За ужином не могу найти себе места; от неловкости ничего не лезет в горло, и Хакс с улыбкой замечает, что я сейчас дорежу содержимое тарелки до молекул. Посмеиваюсь и отвожу взгляд, делая здоровенный глоток вина. Можно мне провалиться сквозь землю, ну пожалуйста? Миссис М. замечает мой мандраж и из лучших побуждений (ну за что?) переводит разговор:
— Элен, а ты чего не ешь? Всё ведь очень вкусно, правда, Армитаж?
Я умоляюще смотрю на неё и пытаюсь трясти головой.
— Да, вы правы. К хорошему быстро привыкаешь. У вашего повара талант.
— О, раз ты так считаешь, тогда тебе повезло: это готовила Элен.
Убейте меня.
— Ну заче-ем вы?
Хакс смотрит на меня с неприкрытым восторгом, и мне приходиться закрыться рукой, чтобы не сгореть на месте.
— Да, у меня есть такая опция. Не смотри так.

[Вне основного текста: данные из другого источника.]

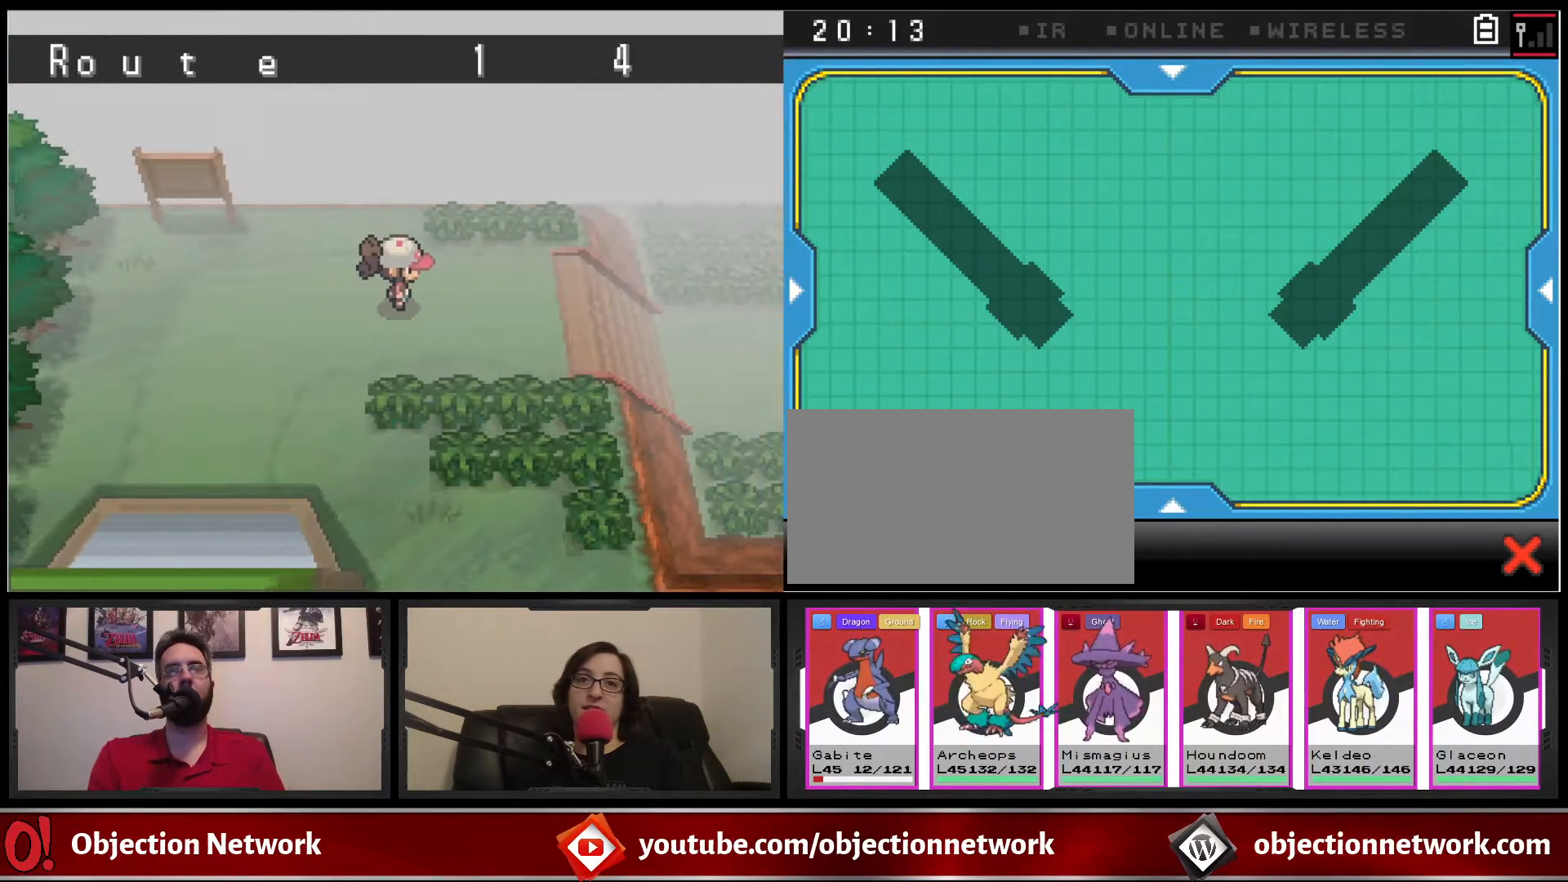
{"dt_ms": 500, "buttons": [], "events": []}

Это всё ещё слишком, слишком неловко. На моё счастье, алкоголь, наконец, пробивается сквозь стену смущения, и происходящее перестаёт напоминать экзекуцию. Смиряюсь, что на время придётся к этому привыкнуть. Вечер проходит под интересные разговоры.
— Я ужасно хочу спать. Когда ты придёшь?
— Скоро, осталось ещё кое-что доделать. У тебя или у меня?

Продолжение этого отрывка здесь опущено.